The girl’s name is Elizabeth Kincaid Jessup—Beth to her friends. She has asked Mrs. Buchanan if she can record her stories with a camera borrowed from the high school library. It’s a living-history project, she says, and then adds quickly with refreshing honesty that she needs an A, so don’t hold back on the good stuff.

Youthful hands carefully unfurl the microphone wire attached to the camera. She has a devilish smile that reminds the old woman of another girl who lived here so long ago. And like the other girl, there are whispers about Beth. She runs with a fast crowd, drinks, and has been seen with several boys in town, some not so nice.

Girls like Beth think they have invented rebellion. They believe they’re the first to ignore the rules, but they are simply reinventing a wheel that has been rolling for hundreds of generations.

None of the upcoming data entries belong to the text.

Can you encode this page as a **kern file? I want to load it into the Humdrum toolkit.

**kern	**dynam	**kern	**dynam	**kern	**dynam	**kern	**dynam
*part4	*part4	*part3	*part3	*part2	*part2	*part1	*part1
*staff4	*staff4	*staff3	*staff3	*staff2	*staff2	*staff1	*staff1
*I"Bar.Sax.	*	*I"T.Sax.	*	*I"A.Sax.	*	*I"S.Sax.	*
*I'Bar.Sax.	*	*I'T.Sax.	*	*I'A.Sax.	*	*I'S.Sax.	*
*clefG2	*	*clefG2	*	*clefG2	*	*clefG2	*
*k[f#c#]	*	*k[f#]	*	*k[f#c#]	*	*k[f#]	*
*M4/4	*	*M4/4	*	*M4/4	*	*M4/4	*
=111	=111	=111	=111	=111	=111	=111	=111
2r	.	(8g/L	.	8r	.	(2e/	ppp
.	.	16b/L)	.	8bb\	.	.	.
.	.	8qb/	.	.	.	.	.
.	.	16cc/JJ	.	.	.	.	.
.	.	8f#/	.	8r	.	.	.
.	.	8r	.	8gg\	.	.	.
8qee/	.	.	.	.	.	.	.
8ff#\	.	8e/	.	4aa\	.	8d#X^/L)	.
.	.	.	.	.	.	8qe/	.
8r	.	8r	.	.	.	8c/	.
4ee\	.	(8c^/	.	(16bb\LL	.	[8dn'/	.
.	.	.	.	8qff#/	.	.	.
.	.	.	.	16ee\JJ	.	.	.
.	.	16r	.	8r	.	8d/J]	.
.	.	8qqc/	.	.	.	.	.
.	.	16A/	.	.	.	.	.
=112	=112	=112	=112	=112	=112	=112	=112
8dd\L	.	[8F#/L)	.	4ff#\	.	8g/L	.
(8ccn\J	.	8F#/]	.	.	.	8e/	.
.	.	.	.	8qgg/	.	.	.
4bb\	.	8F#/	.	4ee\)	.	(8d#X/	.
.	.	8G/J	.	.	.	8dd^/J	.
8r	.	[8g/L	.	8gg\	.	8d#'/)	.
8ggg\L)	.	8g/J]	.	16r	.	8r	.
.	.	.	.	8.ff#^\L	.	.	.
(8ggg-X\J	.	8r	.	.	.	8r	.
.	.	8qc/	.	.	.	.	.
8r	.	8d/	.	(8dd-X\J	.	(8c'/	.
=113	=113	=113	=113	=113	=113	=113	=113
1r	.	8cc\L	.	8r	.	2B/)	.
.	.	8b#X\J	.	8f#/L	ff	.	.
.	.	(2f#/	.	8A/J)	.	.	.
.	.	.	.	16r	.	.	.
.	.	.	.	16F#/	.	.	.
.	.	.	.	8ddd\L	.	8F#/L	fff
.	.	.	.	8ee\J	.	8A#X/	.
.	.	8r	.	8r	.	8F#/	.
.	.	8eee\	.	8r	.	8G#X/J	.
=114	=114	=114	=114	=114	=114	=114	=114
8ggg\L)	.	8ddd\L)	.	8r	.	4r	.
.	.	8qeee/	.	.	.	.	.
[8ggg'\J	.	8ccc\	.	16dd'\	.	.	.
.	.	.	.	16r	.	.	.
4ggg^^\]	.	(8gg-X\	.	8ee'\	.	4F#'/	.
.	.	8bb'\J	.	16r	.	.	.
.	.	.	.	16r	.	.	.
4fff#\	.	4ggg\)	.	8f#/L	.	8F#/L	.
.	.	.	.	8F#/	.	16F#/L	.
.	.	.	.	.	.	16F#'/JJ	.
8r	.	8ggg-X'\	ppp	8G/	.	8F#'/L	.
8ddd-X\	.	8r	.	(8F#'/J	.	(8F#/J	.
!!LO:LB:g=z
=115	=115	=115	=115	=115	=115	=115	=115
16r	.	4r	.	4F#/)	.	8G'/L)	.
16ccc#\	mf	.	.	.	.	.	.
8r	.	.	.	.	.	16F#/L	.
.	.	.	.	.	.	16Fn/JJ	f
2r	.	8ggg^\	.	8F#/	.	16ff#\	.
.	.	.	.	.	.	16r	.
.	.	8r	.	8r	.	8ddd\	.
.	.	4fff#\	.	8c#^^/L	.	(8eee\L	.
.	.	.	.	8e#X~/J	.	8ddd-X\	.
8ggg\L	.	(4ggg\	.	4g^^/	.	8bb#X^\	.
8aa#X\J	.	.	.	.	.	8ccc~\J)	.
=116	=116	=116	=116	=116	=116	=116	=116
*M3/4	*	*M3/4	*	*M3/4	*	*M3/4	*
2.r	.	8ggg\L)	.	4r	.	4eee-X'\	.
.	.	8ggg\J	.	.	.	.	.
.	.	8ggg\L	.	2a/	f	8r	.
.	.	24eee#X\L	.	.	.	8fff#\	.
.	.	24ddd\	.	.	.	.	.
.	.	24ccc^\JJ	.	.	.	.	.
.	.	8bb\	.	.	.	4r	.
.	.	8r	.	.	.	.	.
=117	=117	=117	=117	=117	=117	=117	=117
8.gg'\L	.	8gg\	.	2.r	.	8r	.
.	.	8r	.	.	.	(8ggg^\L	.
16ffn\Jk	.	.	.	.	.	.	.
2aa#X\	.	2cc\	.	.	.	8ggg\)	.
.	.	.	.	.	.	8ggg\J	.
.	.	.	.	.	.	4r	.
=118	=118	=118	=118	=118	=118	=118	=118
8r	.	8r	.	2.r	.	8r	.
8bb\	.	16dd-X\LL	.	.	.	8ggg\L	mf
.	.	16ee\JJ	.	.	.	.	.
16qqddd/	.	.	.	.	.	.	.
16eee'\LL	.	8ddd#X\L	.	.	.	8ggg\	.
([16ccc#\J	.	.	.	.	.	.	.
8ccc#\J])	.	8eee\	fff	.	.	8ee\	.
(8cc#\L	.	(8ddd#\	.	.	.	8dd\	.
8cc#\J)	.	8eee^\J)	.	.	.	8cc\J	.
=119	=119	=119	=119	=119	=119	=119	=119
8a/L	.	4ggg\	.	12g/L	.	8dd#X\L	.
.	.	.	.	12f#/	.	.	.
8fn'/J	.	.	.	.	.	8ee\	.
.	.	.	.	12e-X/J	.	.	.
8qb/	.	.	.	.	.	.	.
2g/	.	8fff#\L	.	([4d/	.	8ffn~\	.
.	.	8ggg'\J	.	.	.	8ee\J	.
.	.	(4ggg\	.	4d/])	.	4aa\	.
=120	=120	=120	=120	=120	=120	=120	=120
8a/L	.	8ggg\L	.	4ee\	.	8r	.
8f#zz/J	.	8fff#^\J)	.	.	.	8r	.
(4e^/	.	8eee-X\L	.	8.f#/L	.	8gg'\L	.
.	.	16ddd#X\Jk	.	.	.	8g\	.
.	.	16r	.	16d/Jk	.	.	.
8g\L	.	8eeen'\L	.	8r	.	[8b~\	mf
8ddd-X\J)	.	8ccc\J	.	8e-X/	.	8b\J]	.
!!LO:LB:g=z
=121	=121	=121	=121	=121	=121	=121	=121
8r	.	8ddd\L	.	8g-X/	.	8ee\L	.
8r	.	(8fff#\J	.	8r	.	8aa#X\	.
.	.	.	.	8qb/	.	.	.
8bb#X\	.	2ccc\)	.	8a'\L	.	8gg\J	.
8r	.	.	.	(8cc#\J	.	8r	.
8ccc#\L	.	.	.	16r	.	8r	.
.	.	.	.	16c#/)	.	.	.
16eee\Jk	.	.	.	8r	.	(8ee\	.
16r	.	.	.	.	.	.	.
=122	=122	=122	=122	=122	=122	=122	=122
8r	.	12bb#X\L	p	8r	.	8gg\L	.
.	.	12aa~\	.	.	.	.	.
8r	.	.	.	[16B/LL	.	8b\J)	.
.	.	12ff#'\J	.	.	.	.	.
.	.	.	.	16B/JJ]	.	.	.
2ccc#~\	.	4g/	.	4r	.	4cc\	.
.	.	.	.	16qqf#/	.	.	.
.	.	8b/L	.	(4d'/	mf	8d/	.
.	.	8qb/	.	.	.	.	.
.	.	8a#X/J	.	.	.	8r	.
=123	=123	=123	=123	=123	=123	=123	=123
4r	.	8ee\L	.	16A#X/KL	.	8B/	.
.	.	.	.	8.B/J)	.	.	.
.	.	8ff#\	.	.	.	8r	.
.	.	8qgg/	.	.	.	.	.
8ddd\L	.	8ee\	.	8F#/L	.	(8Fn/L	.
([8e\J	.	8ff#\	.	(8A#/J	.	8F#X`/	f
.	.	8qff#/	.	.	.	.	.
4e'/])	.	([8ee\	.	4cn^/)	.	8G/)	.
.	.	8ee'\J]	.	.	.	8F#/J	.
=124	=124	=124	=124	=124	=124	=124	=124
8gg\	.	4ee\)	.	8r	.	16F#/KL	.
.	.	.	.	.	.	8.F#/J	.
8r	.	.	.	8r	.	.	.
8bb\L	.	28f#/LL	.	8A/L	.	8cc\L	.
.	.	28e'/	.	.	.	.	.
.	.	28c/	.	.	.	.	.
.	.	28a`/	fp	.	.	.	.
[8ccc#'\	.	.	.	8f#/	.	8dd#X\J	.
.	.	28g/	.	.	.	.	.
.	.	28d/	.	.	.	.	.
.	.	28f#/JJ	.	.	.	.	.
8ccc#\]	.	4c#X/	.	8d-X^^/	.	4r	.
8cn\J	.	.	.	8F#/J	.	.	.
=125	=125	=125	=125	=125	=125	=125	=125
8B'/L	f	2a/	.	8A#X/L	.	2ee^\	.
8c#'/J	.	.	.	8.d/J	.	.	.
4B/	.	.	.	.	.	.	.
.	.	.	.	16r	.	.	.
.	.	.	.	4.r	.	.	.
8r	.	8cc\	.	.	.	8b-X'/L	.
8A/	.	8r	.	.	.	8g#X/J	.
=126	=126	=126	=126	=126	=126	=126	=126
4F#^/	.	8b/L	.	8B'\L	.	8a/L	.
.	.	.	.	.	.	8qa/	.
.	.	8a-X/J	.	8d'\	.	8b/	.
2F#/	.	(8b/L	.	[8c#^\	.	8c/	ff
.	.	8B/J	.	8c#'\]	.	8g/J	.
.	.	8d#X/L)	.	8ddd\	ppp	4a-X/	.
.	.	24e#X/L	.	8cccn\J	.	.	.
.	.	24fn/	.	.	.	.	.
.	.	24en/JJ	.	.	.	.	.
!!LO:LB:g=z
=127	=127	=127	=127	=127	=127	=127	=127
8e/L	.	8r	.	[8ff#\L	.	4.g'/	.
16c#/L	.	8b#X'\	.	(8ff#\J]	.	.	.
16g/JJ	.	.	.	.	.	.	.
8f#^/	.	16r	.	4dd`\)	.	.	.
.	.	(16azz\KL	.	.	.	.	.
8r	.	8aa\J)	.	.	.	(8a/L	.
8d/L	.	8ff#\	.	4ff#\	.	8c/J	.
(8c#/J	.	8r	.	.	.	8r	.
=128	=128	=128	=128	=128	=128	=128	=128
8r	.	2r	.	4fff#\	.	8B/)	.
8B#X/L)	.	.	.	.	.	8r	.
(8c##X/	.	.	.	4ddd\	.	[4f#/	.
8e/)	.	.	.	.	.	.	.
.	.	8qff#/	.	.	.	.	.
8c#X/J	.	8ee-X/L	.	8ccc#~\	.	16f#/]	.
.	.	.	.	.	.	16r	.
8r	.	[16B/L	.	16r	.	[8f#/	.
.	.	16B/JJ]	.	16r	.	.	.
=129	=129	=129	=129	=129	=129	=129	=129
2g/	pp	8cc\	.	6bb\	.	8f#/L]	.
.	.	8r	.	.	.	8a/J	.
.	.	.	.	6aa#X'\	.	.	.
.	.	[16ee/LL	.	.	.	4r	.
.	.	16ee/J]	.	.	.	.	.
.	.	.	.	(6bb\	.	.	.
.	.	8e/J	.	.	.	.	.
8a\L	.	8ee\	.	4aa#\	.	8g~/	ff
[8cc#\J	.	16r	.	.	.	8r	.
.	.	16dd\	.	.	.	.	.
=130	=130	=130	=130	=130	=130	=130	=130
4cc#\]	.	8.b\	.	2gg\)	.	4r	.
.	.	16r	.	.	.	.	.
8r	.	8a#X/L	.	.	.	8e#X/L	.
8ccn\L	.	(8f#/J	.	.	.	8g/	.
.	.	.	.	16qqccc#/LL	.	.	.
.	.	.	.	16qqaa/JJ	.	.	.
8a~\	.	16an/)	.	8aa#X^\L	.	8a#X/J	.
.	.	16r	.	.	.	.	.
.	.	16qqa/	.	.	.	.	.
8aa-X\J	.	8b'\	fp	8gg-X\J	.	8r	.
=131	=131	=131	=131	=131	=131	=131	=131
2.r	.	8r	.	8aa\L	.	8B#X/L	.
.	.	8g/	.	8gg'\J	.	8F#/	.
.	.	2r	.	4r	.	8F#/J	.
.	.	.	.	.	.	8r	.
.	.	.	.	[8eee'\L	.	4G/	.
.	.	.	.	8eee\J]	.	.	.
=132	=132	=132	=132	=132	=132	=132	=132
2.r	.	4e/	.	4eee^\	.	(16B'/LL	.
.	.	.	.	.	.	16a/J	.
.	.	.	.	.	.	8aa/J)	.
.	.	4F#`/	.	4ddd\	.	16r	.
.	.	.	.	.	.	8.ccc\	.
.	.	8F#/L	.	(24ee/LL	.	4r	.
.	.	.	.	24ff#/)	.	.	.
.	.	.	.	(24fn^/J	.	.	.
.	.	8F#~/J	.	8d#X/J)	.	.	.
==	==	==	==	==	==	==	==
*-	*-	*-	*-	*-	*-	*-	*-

“Can I clip this to your collar?” Beth asks. “It’ll pick up the sound better when you talk.”

“Of course.”

Beth’s gaze is drawn to the chandelier and then to a portrait of a young woman dressed for her wedding day. The painting hangs over the pearl marble fireplace embellished by a French mason with flowers, scrolls, and greenery.

Mrs. Buchanan doesn’t need to glance to see the portrait. She is the woman in the painting wearing a white satin dress fitted with a beaded bodice and an apron tunic of lace. Woven through red curls are strands of pearls and a waterfall of tulle that graces the floor behind her. The portrait was painted in this very room.

“Do you remember when it was painted?” Beth asks.

The old woman’s coy smile is for the man she loved. “Yes, I remember it all.”

The girl adjusts the focus button as she peers into a lens and then settles onto the floor, easily folding and crossing her legs. “You’ve lived by the bay for nearly a hundred years.”

“I have, for the most part.”

Beth grins. “I heard you know where all the bodies are buried.”

“Bodies?”

Beth shrugs. “A figure of speech. I don’t mean real bodies. Just the juicy stories about the area.”

Mrs. Buchanan straightens but keeps her expression in check. “Yes, I have stories. And buried in those stories is perhaps a body or two.”

“Really?”

Secrets bubble up as time loosens the bindings. There is no one left alive to protect now. “Shall we begin?”